Mr. Speaker, on questions and comments, I share something in common with the previous speaker. Having served more than 15 years in this House, the legislation before us does not affect me either. It does not affect him because he has not earned a pension. It does not affect me because I have already earned one and this law is not retroactive and does not take away property and contributions we have already acquired.
I note with some interest that his constituents have told him they will accept a pension plan where the government adds one dollar, as the employer I suppose, to every dollar that MPs put into the pension plan. I have done some of the calculations.
In my own case over 15 years, had the government contributed dollar for dollar to my contributions and had we been able to earn the kind of interest that is available through RRSPs, the accumulated value of those funds at 8 per cent would have been more than enough for me to have taken the equivalent to what I
am going to be getting if and when I retire at the maximum amount forever. When I died my estate would still get the bulk of the money.
That is with the kind of contributions that were made in the past 15 or 16 years. The only difference is that the government has not been contributing one dollar each year.
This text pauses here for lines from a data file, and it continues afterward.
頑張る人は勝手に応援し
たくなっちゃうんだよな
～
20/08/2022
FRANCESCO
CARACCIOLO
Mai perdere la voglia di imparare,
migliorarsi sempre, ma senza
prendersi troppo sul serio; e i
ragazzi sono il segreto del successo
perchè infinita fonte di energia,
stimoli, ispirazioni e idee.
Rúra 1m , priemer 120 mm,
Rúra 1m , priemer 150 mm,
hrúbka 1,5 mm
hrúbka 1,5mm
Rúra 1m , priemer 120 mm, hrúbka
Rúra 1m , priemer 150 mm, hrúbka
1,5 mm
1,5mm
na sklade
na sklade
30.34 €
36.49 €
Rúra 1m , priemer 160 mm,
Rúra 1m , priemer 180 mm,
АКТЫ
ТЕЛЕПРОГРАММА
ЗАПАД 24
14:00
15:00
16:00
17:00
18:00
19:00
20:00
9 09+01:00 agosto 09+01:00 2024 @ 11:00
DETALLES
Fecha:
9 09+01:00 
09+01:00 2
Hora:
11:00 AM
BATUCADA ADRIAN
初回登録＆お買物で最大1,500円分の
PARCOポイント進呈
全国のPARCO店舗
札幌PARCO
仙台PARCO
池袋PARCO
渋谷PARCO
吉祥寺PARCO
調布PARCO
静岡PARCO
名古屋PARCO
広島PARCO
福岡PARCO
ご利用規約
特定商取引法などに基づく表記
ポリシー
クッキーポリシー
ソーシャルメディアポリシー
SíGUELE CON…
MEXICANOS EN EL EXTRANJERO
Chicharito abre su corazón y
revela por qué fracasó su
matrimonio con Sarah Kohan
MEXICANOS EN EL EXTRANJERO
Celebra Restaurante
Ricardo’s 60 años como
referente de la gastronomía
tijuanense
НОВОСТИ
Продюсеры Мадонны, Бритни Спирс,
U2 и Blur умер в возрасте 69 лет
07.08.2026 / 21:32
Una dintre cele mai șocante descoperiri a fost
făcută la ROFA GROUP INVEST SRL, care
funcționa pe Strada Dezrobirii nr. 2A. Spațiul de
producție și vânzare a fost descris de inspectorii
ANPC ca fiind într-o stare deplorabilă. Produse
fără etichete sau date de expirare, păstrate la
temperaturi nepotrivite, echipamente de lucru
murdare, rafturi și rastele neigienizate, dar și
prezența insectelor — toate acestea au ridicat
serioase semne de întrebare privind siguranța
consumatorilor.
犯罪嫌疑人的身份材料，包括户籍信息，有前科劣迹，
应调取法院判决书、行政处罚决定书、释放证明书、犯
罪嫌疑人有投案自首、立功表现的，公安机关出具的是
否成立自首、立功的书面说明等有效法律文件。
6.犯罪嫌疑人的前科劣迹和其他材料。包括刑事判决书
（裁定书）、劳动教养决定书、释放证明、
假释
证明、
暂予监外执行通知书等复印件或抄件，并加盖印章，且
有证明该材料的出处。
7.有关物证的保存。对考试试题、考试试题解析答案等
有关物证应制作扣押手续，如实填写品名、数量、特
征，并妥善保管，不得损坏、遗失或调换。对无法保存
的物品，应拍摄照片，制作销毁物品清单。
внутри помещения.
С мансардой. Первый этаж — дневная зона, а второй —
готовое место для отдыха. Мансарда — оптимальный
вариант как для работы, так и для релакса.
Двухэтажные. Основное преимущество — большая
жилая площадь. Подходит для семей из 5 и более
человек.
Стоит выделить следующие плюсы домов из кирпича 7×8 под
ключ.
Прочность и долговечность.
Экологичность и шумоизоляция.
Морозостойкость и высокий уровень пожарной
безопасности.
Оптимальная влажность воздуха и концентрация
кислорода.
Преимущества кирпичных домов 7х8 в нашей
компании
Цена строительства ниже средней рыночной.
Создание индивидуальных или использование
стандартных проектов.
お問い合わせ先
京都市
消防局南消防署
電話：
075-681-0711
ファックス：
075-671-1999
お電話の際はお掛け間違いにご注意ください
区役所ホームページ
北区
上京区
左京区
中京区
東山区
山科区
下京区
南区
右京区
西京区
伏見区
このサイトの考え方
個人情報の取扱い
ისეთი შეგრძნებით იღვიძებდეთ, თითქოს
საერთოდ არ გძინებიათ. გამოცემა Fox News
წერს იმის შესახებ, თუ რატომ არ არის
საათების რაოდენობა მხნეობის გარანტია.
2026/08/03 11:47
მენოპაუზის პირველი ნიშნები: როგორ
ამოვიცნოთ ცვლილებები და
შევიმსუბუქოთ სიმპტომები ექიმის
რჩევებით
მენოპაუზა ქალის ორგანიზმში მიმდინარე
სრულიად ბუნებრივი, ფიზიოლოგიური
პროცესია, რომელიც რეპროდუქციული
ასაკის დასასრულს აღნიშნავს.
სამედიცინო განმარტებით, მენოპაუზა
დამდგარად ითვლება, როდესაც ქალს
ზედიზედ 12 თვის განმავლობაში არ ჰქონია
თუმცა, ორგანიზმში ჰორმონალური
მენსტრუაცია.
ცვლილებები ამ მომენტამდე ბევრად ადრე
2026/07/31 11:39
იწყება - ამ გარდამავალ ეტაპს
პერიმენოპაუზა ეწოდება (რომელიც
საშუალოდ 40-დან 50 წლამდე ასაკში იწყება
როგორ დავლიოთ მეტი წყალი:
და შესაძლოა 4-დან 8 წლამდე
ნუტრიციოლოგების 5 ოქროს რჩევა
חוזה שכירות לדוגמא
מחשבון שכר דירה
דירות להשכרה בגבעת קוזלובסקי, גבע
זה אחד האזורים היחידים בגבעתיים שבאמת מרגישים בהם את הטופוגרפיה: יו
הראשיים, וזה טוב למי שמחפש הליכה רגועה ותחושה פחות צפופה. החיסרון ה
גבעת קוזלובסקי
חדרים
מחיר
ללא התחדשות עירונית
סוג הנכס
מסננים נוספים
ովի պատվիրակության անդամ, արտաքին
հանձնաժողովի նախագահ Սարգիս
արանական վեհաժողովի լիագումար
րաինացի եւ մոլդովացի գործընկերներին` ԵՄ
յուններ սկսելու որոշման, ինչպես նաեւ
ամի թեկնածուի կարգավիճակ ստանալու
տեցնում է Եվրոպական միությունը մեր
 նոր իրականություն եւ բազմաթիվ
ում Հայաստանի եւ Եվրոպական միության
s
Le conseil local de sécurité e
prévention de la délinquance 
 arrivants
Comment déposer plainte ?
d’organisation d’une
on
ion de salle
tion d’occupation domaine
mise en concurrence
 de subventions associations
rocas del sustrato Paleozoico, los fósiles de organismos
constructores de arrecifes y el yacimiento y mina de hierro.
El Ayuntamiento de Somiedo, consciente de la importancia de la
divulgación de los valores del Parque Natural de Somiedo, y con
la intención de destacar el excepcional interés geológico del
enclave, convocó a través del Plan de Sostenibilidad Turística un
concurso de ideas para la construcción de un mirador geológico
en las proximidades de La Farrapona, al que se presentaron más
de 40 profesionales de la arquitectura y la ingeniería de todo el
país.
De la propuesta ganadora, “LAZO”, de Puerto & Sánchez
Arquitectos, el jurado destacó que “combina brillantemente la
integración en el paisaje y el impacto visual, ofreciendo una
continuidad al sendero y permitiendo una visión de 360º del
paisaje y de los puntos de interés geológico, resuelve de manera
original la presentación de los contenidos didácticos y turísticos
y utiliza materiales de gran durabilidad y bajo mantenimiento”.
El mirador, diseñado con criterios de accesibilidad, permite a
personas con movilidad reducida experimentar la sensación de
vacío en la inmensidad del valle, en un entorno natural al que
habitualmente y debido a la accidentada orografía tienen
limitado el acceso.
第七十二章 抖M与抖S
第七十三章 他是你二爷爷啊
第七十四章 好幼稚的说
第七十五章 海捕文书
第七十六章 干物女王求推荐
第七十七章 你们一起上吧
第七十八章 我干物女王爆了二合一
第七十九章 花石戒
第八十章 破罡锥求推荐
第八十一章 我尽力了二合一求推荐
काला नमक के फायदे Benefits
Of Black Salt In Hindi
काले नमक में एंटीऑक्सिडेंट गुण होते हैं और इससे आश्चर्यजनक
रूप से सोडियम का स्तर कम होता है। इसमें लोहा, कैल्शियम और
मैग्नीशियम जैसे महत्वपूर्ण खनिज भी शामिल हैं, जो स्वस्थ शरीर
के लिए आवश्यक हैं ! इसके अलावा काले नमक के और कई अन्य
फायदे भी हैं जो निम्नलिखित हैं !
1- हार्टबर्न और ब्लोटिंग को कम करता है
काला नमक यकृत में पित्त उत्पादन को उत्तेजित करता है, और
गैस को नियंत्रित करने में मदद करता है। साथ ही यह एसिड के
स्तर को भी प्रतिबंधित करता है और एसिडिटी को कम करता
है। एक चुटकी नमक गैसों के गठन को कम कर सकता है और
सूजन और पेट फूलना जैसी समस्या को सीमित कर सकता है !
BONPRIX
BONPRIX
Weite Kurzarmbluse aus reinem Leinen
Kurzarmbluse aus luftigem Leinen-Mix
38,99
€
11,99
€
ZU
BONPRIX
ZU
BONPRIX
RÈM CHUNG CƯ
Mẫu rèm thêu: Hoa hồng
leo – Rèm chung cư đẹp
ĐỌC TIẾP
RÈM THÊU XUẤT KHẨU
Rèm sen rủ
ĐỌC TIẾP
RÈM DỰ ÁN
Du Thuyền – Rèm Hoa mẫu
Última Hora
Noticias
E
Its contributions have had to come willy-nilly whenever the fund runs dry.
The other factor that most of the public and certainly my friends in the Reform Party seem to be missing is that the program we were all forced into when we became members a long time ago pays for the use of the funds that we have contributed. They go essentially to the government to use and spend as it chooses. At the end of each year, it allocates 4 per cent simple interest for the use of those funds. The funds have not been earning market rates of interest. Our pension deductions have been used to subsidize the operation of government.